Fools! For I also had my hour;
One far fierce hour and sweet:
There was a shout about my ears,
And palms before my feet.

Badenkate Tue 22-Mar-16 13:02:18

I used the Philip Larkin one in a short anthology of poems I produced for an adult learning English course in Switzerland. It was met with shocked horror ?! .

I'd love to tell you the first poem I learned by heart when I was about 7. It's not great poetry but has a heartfelt message that has stayed with me all my life:

Snail on the wall
You look so very small
Mind you don't fall -
Bump! That's all.

Snail, if you fell
You'd crack your tiny shell
And then you'd YELL

Juliette Tue 22-Mar-16 10:48:00

"This be the verse"

They fuck you up your mum and dad.
They may not mean to but they do.
They fill you with the faults they had
And add some extra, just for you.

But they were fucked up in their turn
By fools in old-style hats and coats.
Who half the time were soppy stern
And half at one another's throats.

Man hands on misery to man
It deepens like a coastal shelf
Get out as early as you can
And don't have any kids yourself.

Philip Larkin.

Grannynise Tue 22-Mar-16 09:42:19

Not perhaps the greatest poetry in the world but something to ponder when your SO is being somewhat irritating. There is more to love than grand extravagant gestures.
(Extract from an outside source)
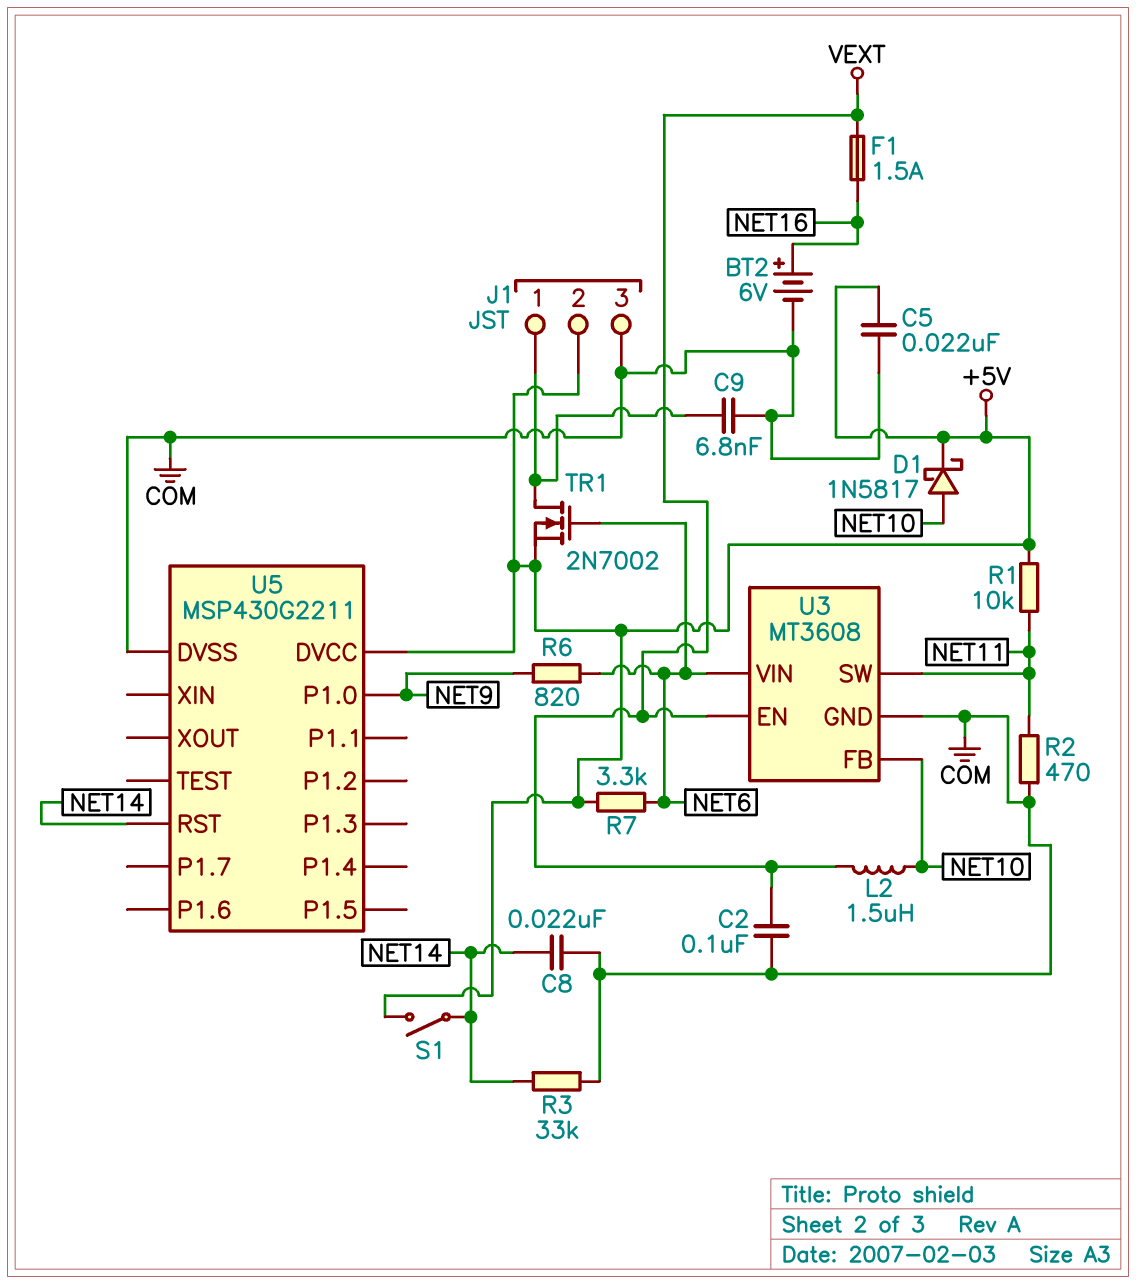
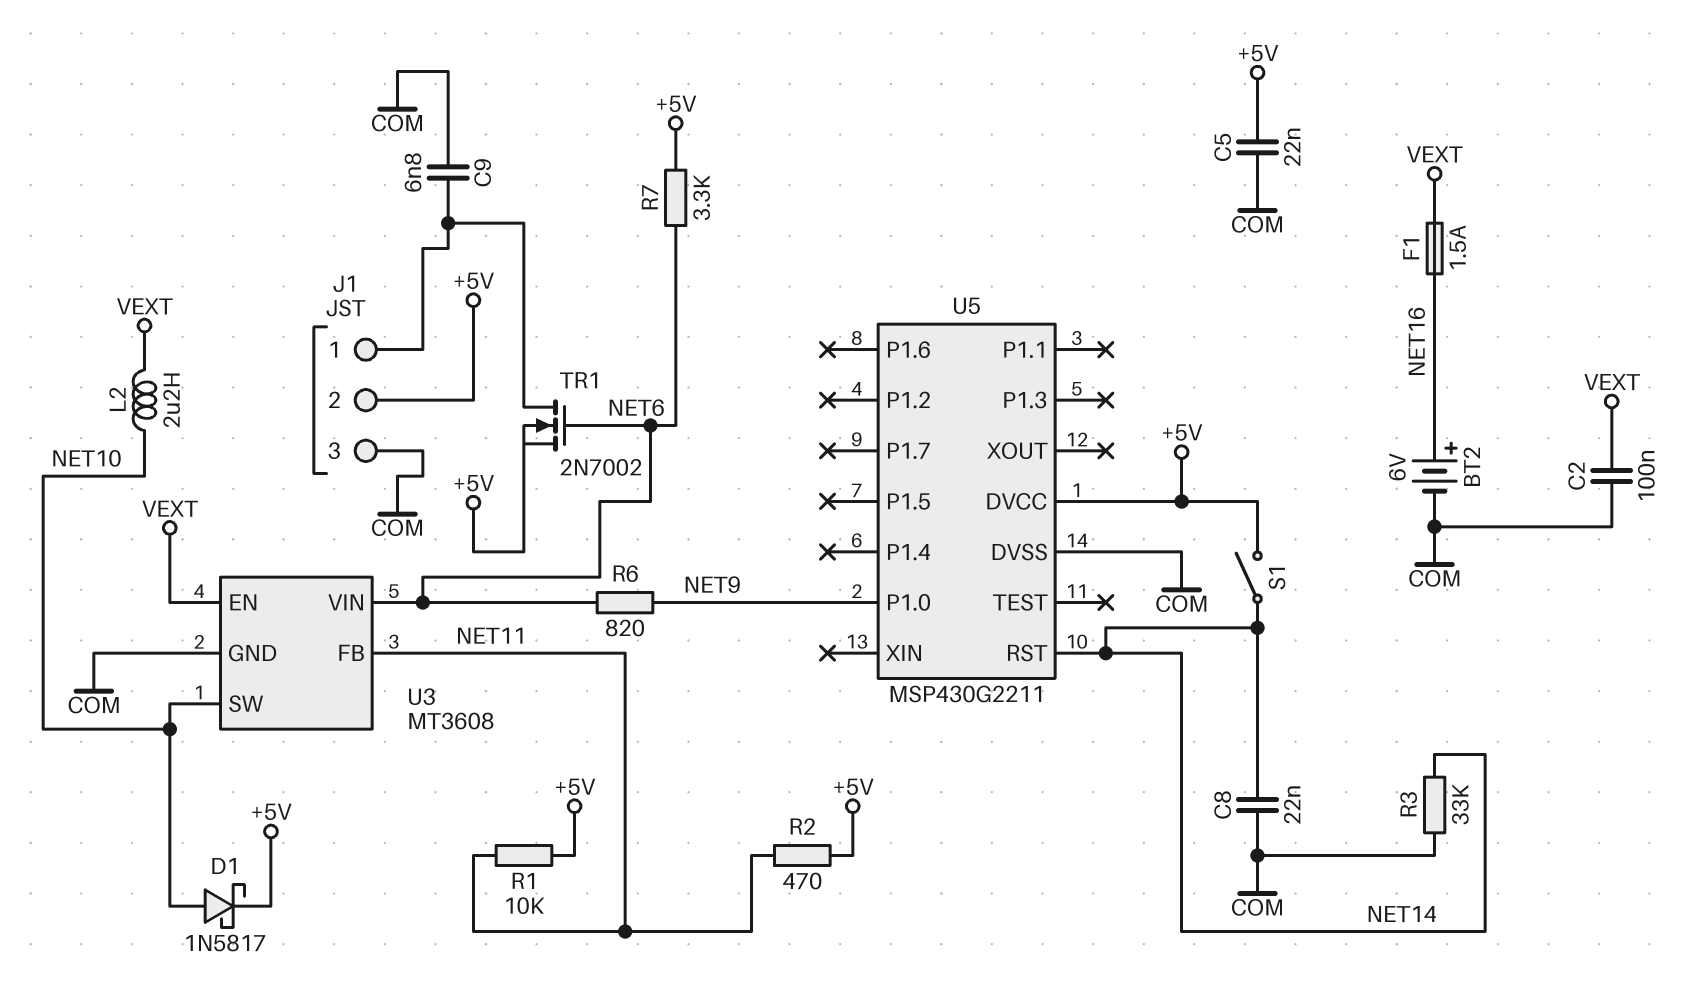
L2: 1.5uH (NET10, VEXT) -> 2.2uH (NET10, VEXT)
R2: 470 (COM, NET11) -> 470 (+5V, NET11)
U3 pin FB: NET10 -> NET11
U3 pin SW: NET11 -> NET10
Although one would be nice now and again.

There is a kind of love called maintenance,
Which stores the WD40 and knows when to use it;

Which checks the insurance, and doesn't forget
The milkman; which remembers to plant bulbs;

Which answers letters; which knows the way
The money goes; which deals with dentists

And Road Fund Tax and meeting trains,
And postcards to the lonely; which upholds

The permanently rickety elaborate
Structures of living; which is Atlas.

And maintenance is the sensible side of love,
Which knows what time and weather are doing
To my brickwork; insulates my faulty wiring;
Laughs at my dryrotten jokes; remembers
My need for gloss and grouting; which keeps
My suspect edifice upright in air,
As Atlas did the sky.

U. A. Fanthorpe (1929 - 2009)

Luckygirl Mon 21-Mar-16 11:55:11

On the subject of spring:

I so liked Spring last year
Because you were here; -
The thrushes too -
Because it was these you so liked to hear -
I so liked you.

This year's a different thing, -
I'll not think of you.
But I'll like the Spring because it is simply Spring
As the thrushes do.

Charlotte Mew

middleagedmenopausalmum Mon 21-Mar-16 11:25:56

The Pot of Basil by Keats is well worth a look,
but so very long it's more like a book,

my second favorite is linked below,
but make a coffee before you go,

members of gransnet, allow me to share,
Miss Flora Mac Flimsy of Madison Square smile

www1.assumption.edu/WHW/workshop/NothingToWear.html

annodomini Mon 21-Mar-16 10:00:47

I wish there was a 'like' button here!